- WHAT NEEDS TO BE DONE -
Rewrite the records below, changing each "仪表板" to "管理面板" and leaving every other character as it is.

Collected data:

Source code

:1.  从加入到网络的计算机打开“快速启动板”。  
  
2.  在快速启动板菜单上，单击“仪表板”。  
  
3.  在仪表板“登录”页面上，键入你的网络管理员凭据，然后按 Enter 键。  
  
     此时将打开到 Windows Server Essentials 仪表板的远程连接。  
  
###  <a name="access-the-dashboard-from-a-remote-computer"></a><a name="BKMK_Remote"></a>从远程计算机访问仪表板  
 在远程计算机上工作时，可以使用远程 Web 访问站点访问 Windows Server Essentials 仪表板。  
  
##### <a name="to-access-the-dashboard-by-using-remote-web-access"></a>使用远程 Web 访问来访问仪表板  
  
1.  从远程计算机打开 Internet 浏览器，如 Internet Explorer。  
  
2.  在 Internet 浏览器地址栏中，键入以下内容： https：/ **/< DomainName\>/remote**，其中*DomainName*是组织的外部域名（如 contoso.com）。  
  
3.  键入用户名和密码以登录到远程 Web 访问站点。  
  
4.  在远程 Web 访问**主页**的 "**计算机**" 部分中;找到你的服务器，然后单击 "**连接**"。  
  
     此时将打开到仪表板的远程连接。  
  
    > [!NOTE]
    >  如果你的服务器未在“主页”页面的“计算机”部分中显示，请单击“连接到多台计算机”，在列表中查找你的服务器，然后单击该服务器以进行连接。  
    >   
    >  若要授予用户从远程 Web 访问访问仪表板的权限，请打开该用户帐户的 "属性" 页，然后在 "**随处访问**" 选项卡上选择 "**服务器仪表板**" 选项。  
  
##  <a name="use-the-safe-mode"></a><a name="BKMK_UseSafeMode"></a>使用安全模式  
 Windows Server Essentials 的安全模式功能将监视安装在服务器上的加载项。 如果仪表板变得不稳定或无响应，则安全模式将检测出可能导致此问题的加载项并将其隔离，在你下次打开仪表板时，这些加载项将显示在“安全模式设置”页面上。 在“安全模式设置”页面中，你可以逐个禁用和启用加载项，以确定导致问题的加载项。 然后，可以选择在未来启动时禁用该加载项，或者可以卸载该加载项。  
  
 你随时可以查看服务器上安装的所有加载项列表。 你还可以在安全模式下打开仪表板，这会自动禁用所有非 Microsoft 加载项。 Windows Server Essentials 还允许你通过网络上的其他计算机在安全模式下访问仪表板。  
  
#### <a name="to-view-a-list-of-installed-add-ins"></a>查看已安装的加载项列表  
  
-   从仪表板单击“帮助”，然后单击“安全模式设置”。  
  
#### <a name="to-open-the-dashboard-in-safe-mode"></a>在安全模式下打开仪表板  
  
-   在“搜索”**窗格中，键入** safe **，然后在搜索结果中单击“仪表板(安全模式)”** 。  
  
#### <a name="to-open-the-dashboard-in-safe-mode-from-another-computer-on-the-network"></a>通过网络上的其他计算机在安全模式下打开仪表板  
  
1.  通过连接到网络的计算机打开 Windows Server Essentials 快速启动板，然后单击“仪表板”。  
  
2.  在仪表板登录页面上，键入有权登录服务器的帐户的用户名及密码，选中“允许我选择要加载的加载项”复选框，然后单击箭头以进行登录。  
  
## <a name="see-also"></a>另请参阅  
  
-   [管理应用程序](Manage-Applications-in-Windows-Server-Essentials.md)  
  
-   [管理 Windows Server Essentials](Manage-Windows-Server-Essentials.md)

- WRITTEN RESPONSE -
Source code

:1.  从加入到网络的计算机打开“快速启动板”。  
  
2.  在快速启动板菜单上，单击“管理面板”。  
  
3.  在管理面板“登录”页面上，键入你的网络管理员凭据，然后按 Enter 键。  
  
     此时将打开到 Windows Server Essentials 管理面板的远程连接。  
  
###  <a name="access-the-dashboard-from-a-remote-computer"></a><a name="BKMK_Remote"></a>从远程计算机访问管理面板  
 在远程计算机上工作时，可以使用远程 Web 访问站点访问 Windows Server Essentials 管理面板。  
  
##### <a name="to-access-the-dashboard-by-using-remote-web-access"></a>使用远程 Web 访问来访问管理面板  
  
1.  从远程计算机打开 Internet 浏览器，如 Internet Explorer。  
  
2.  在 Internet 浏览器地址栏中，键入以下内容： https：/ **/< DomainName\>/remote**，其中*DomainName*是组织的外部域名（如 contoso.com）。  
  
3.  键入用户名和密码以登录到远程 Web 访问站点。  
  
4.  在远程 Web 访问**主页**的 "**计算机**" 部分中;找到你的服务器，然后单击 "**连接**"。  
  
     此时将打开到管理面板的远程连接。  
  
    > [!NOTE]
    >  如果你的服务器未在“主页”页面的“计算机”部分中显示，请单击“连接到多台计算机”，在列表中查找你的服务器，然后单击该服务器以进行连接。  
    >   
    >  若要授予用户从远程 Web 访问访问管理面板的权限，请打开该用户帐户的 "属性" 页，然后在 "**随处访问**" 选项卡上选择 "**服务器管理面板**" 选项。  
  
##  <a name="use-the-safe-mode"></a><a name="BKMK_UseSafeMode"></a>使用安全模式  
 Windows Server Essentials 的安全模式功能将监视安装在服务器上的加载项。 如果管理面板变得不稳定或无响应，则安全模式将检测出可能导致此问题的加载项并将其隔离，在你下次打开管理面板时，这些加载项将显示在“安全模式设置”页面上。 在“安全模式设置”页面中，你可以逐个禁用和启用加载项，以确定导致问题的加载项。 然后，可以选择在未来启动时禁用该加载项，或者可以卸载该加载项。  
  
 你随时可以查看服务器上安装的所有加载项列表。 你还可以在安全模式下打开管理面板，这会自动禁用所有非 Microsoft 加载项。 Windows Server Essentials 还允许你通过网络上的其他计算机在安全模式下访问管理面板。  
  
#### <a name="to-view-a-list-of-installed-add-ins"></a>查看已安装的加载项列表  
  
-   从管理面板单击“帮助”，然后单击“安全模式设置”。  
  
#### <a name="to-open-the-dashboard-in-safe-mode"></a>在安全模式下打开管理面板  
  
-   在“搜索”**窗格中，键入** safe **，然后在搜索结果中单击“管理面板(安全模式)”** 。  
  
#### <a name="to-open-the-dashboard-in-safe-mode-from-another-computer-on-the-network"></a>通过网络上的其他计算机在安全模式下打开管理面板  
  
1.  通过连接到网络的计算机打开 Windows Server Essentials 快速启动板，然后单击“管理面板”。  
  
2.  在管理面板登录页面上，键入有权登录服务器的帐户的用户名及密码，选中“允许我选择要加载的加载项”复选框，然后单击箭头以进行登录。  
  
## <a name="see-also"></a>另请参阅  
  
-   [管理应用程序](Manage-Applications-in-Windows-Server-Essentials.md)  
  
-   [管理 Windows Server Essentials](Manage-Windows-Server-Essentials.md)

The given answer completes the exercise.